- Passage
..............................
L’aliénation dans les Manuscrits de 1844
La première grande réflexion de Marx sur l’aliénation intervient dans des manuscrits de jeunesse, rédigés en 1844, qui constituent sa première véritable confrontation avec le discours de l’économie politique, dont il entreprend de faire la critique. La dynamique générale du travail aliéné dans le premier cahier des Manuscrits de 1844 est analogue à celle que présentait le philosophe Ludwig Feuerbach trois ans plus tôt dans son ouvrage intitulé L’Essence du christianisme à propos de la religion : l’être humain projette dans un être extérieur à lui ses propres qualités génériques et cet être extérieur lui devient étranger par une opération de dépossession. Marx résume les choses de la manière suivante : « […] plus le travailleur se dépense dans son travail, et d’autant plus puissant devient le monde étranger, objectif, qu’il engendre en face de lui, et d’autant plus pauvre il devient lui-même, d’autant plus pauvre son monde intérieur, et d’autant moins a-t-il de choses en propre. Il en va de même dans la religion. Plus l’homme met de choses en Dieu, et moins il en conserve en lui-même. »

« Marx va chercher à montrer, à partir de la fin des années 1850,que la propriété privée des moyens de production constitue la condition de possibilité du travail aliéné. »

Pour être plus précis, cette logique générale du travail aliéné va s’opérer selon quatre modalités que Marx analyse successivement dans la section du premier cahier des Manuscrits de 1844, consacrée au travail aliéné et à la propriété privée. La première modalité de cette aliénation concerne le rapport du travailleur au produit de son travail et, ce faisant, au monde extérieur sensible. Marx en décrit le processus dans les termes suivants : « […] l’objet que le travail produit, son produit vient lui faire face comme un être étranger, comme une puissance indépendante du producteur. Le produit du travail est le travail qui s’est fixé dans un objet, qui s’est fait chose ; ce produit est l’objectivation du travail. La réalisation du travail est son objectivation. Cette réalisation du travail apparaît, dans la situation de l’économie nationale, comme déréalisation du travailleur, l’objectivation comme perte de l’objet et asservissement à l’objet, l’appropriation comme aliénation, comme perte de l’expression. » Comme on le voit, ce rapport du travailleur au produit de son travail repose sur une inversion systématique des termes. En premier lieu, le travail est compris, selon une série clairement positive, comme réalisation, objectivation, appropriation. Le travail met fin à la coupure entre l’individu et le monde des objets, il conduit l’individu à la fois à s’approprier le monde des objets et à le transformer en un monde humanisé. Cette dimension positive ne disparaît pas complètement dans le travail aliéné, elle se manifeste dans la puissance créatrice bien réelle du travail, mais cette production échappe entièrement au travailleur, qui s’en trouve dépossédé. L’extériorité du produit de son travail prend la forme d’une puissance autonome et étrangère, à laquelle il ne peut précisément pas avoir accès.
..............................
- Entrées du corpus
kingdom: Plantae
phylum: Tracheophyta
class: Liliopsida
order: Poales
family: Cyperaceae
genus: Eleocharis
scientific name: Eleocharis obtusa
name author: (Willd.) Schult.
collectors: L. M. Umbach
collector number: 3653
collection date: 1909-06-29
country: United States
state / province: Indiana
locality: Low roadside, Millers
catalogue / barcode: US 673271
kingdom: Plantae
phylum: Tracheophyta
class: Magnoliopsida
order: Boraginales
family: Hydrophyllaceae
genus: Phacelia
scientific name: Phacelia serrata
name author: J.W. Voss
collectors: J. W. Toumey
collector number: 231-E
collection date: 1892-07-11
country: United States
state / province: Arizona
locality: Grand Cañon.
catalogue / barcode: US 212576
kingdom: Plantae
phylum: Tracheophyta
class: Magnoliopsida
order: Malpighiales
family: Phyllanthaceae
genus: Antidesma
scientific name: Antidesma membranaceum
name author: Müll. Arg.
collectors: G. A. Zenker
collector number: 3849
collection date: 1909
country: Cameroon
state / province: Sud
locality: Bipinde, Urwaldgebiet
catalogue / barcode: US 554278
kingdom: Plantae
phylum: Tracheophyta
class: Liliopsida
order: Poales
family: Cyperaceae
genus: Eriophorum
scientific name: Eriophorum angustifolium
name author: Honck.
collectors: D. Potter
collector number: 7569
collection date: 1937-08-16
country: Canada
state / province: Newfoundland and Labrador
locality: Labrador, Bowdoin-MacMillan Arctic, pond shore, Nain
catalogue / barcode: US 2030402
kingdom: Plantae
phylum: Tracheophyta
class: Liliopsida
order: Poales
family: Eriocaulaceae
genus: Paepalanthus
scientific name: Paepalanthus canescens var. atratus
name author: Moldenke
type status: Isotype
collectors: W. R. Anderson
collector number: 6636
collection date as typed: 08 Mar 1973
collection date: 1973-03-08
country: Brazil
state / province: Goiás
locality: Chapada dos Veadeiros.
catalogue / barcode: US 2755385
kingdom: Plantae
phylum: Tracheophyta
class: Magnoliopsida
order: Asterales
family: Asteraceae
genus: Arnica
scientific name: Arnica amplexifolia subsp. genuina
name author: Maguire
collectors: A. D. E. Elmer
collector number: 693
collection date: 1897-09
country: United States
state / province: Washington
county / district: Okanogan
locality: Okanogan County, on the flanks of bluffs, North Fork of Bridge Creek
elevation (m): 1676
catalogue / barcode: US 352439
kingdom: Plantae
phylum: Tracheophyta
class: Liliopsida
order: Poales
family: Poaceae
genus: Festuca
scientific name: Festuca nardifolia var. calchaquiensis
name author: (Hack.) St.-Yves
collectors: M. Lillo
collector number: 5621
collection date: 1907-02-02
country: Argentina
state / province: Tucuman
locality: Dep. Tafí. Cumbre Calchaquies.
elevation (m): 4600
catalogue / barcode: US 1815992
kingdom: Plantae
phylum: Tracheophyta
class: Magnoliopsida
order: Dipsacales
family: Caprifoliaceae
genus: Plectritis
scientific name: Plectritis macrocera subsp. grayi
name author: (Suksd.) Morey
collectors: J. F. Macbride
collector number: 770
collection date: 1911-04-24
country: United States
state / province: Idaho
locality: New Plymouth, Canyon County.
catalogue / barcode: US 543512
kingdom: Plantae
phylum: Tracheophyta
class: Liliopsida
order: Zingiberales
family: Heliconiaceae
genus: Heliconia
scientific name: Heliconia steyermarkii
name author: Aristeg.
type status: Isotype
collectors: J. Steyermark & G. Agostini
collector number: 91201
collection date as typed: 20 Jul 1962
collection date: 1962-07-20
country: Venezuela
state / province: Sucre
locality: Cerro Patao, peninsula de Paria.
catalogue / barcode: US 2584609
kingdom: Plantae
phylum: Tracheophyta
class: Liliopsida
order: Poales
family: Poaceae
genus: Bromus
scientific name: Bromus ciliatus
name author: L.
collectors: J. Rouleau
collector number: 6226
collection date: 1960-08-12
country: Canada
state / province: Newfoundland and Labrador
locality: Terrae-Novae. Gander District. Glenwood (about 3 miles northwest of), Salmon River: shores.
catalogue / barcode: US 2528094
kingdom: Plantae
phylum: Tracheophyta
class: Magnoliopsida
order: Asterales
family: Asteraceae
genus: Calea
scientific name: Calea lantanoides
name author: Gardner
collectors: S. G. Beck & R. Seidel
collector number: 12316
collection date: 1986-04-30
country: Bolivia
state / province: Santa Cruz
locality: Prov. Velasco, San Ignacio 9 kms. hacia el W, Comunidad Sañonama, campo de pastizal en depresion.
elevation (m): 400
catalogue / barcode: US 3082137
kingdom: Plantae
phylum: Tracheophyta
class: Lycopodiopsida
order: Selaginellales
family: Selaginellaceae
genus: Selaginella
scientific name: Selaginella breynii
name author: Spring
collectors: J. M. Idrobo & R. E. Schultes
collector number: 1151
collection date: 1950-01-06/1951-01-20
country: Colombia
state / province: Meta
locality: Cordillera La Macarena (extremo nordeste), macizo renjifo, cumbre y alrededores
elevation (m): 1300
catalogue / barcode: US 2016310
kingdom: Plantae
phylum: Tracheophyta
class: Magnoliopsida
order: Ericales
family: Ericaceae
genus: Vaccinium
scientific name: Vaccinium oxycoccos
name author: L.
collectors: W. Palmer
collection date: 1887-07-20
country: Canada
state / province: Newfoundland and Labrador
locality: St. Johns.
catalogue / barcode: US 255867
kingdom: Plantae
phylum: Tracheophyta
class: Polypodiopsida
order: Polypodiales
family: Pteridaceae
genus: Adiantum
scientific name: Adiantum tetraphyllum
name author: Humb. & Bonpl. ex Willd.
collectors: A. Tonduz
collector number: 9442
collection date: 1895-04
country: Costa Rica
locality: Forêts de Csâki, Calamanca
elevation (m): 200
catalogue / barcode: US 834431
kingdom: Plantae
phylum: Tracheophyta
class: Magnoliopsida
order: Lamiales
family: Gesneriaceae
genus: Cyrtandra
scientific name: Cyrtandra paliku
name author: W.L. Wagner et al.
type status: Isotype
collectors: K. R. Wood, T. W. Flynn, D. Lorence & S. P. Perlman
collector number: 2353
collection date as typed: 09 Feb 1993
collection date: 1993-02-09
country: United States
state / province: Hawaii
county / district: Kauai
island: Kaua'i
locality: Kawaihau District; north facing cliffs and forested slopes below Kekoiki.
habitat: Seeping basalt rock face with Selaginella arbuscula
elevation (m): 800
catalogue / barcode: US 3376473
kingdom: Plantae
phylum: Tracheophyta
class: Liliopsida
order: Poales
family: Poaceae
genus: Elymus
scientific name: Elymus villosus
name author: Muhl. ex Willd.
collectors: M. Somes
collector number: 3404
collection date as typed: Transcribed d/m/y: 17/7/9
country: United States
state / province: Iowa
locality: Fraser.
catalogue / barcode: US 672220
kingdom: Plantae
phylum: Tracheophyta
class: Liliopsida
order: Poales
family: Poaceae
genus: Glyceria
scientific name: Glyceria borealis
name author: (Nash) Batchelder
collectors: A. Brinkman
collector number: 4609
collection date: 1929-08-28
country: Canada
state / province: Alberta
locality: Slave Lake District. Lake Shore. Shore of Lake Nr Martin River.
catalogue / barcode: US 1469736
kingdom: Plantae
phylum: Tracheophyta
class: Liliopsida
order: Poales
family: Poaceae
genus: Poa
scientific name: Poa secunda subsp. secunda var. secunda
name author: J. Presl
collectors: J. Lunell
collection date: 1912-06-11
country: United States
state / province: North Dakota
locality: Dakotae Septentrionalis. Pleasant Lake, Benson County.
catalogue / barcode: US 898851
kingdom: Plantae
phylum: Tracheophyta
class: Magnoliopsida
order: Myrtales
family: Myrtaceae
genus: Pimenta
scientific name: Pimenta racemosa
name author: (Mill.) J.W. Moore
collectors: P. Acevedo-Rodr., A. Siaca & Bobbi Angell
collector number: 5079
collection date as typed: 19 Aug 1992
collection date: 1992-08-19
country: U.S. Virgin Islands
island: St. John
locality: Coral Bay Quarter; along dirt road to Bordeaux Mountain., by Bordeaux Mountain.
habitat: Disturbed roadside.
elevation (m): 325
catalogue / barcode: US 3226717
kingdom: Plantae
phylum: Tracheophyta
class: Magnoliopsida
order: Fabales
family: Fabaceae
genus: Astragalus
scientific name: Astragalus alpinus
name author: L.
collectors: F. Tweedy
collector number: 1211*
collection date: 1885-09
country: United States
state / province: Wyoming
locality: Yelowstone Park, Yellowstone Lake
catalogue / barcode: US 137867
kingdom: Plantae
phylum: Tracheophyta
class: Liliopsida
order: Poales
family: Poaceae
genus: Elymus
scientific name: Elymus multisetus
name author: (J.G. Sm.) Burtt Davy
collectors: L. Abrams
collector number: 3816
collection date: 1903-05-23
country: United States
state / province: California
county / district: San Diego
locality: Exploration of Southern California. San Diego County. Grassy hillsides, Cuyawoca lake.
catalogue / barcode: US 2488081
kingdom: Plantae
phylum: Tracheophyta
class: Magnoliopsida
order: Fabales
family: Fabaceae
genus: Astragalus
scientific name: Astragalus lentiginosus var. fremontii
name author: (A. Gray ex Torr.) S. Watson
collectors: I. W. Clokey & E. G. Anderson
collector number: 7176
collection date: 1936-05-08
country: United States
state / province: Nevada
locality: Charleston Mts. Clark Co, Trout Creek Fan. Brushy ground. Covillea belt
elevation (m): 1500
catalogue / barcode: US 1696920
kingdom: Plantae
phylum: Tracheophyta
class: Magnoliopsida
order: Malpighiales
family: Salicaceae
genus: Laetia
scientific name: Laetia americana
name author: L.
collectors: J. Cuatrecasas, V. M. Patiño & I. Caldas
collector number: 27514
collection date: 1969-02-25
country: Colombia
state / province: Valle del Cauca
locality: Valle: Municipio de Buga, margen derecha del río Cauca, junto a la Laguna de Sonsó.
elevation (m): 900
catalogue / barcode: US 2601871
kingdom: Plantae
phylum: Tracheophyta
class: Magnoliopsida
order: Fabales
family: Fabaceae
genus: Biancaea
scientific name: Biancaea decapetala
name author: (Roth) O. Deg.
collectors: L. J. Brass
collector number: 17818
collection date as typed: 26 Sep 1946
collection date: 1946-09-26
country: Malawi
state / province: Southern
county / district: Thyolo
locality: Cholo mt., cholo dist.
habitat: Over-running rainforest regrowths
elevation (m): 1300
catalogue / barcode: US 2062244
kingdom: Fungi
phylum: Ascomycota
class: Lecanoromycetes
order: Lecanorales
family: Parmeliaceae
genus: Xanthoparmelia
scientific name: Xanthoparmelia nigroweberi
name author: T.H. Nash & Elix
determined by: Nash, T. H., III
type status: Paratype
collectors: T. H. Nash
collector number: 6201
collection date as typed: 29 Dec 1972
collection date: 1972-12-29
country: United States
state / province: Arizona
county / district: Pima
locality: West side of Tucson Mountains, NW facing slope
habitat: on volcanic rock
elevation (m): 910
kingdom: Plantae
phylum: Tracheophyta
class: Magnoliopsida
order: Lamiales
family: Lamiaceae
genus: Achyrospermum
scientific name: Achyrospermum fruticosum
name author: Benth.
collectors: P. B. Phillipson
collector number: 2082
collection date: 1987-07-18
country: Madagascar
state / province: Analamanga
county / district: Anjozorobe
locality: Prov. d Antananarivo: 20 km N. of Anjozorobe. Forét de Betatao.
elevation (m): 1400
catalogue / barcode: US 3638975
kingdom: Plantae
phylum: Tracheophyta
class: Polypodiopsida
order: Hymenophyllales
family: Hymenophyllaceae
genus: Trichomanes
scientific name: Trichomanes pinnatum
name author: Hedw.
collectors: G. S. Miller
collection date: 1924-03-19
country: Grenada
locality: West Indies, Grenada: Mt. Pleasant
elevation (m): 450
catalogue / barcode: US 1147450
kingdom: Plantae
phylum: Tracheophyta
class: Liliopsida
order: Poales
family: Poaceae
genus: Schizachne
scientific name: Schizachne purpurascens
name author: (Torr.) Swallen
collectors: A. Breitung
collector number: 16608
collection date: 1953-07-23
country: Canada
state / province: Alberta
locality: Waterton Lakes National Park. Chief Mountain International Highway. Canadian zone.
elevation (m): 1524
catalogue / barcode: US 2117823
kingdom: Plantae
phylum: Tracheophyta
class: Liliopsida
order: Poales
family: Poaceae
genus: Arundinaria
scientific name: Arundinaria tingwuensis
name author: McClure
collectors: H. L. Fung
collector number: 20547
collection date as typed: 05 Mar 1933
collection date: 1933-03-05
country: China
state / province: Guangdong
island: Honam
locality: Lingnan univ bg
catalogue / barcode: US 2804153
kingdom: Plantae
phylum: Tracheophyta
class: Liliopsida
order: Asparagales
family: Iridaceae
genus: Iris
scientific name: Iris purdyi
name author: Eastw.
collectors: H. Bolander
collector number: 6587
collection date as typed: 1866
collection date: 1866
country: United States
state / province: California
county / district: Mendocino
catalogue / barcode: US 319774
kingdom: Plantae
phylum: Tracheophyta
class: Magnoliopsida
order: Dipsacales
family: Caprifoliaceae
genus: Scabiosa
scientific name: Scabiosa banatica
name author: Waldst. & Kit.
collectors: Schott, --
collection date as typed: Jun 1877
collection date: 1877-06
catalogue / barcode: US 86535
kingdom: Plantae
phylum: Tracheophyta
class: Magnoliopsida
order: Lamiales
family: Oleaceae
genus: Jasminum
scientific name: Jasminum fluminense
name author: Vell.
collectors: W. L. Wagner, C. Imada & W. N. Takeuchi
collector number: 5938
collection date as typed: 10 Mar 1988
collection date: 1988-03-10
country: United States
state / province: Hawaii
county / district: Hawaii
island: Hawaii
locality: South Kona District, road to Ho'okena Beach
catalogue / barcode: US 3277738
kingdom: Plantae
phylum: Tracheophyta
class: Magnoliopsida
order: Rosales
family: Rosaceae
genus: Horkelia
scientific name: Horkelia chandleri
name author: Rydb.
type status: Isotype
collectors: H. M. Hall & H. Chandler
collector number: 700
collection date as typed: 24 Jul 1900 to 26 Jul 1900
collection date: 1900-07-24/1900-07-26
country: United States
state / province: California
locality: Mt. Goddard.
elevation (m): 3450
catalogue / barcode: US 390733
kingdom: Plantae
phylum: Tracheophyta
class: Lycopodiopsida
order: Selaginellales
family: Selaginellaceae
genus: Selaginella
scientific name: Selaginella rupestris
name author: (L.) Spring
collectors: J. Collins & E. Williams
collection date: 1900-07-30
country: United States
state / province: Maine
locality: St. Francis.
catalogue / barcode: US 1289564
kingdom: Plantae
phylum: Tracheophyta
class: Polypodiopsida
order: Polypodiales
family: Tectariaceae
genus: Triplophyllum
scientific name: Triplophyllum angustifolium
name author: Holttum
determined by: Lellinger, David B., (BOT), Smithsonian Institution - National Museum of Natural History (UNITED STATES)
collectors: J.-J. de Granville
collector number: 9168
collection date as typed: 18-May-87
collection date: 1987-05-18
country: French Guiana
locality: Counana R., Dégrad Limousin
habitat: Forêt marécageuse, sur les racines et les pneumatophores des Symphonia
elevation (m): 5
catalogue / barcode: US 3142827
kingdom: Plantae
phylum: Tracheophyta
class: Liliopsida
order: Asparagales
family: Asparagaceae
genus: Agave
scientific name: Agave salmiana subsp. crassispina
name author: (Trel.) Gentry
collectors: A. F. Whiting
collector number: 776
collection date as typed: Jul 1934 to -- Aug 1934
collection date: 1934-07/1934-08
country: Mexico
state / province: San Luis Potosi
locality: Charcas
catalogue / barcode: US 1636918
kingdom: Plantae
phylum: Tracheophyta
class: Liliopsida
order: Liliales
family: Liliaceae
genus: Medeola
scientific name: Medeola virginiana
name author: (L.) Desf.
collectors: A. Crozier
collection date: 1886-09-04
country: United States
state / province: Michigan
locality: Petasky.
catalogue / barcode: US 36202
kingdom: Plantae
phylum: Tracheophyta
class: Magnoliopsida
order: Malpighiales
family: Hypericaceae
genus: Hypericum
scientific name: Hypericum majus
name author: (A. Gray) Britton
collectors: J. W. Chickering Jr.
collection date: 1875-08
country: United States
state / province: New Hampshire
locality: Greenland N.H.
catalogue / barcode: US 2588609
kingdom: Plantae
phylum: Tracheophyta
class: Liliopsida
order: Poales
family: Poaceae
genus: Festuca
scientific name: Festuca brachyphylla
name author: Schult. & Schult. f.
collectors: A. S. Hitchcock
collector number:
..............................
- Consigne écrite
D'après le passage sur l'aliénation chez Marx, dans quel ouvrage Ludwig Feuerbach présentait-il une dynamique analogue à propos de la religion ?

- Réponse
Dans L'Essence du christianisme.